The way the NGNBN has been engineered thus enables a lot of flexibility and room for competition. You can buy services from different RSPs. Although there are multiple OpCos, you as a customer probably don’t get to choose OpCos directly since it will depend on which OpCo the RSP connects to. (But it is technically possible for RSP to connect to multiple OpCos, and offer customers the choice of OpCos.)
So in principle, right now, since there are two ports on the TP box, you could connect two ONTs from two different OpCo, and from the ONTs, buy multiple services from a variety of RSPs. This probably sounds rather unnecessary right now, because all the RSPs just basically offer Internet access services (some value added with telephone and/or television services), but there could well be a whole new breed of services in future.

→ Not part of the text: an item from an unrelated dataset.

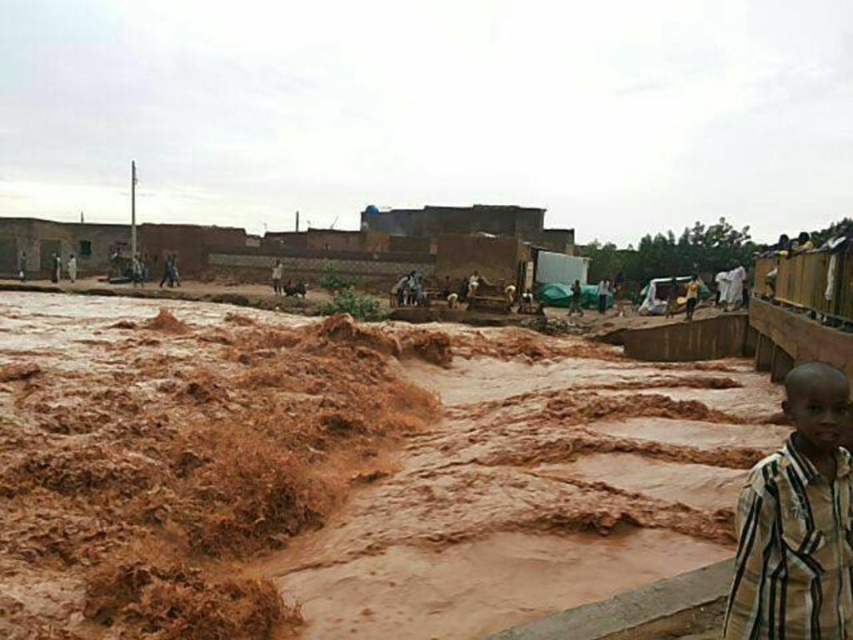
Which of these two, brown muddy water at lower left or striped fabric boy at lower right, stands taller?

With more height is brown muddy water at lower left.

What are the coordinates of `brown muddy water at lower left` in the screenshot? It's located at (344, 472).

Just so you know, the initial NetCo OpenNet is owned by SingTel (and several other partners), while the initial OpCo Nucleus Connect is owned by StarHub. So you’ve got to wonder if there is really fair competition? Well, the answer is that OpenNet and Nucleus Connect are contractually obligated to provide fair non-discriminatory services to upstream providers.
question then when operators such as MyRepublic sell us the broadband deal, are they a RSP? It seems to me they are an ISP with no relation to OpCo as they seem to buy wholesale connection from OpenNet directly.
MyRepublic is an RSP. They should not be able to bypass the OpCo. OpenNet sells dark fibre only, terminated at the CO. I don’t think outfits like MyRepublic will have the capacity to work at the OpCo level to deal with OpenNet. But their interaction with OpCo will be transparent to the customer.
Thanks, on the same thread, ISPs like M1 and Starhub should be able to deal with OpenNet directly, what will be the role of OpCo in this case then?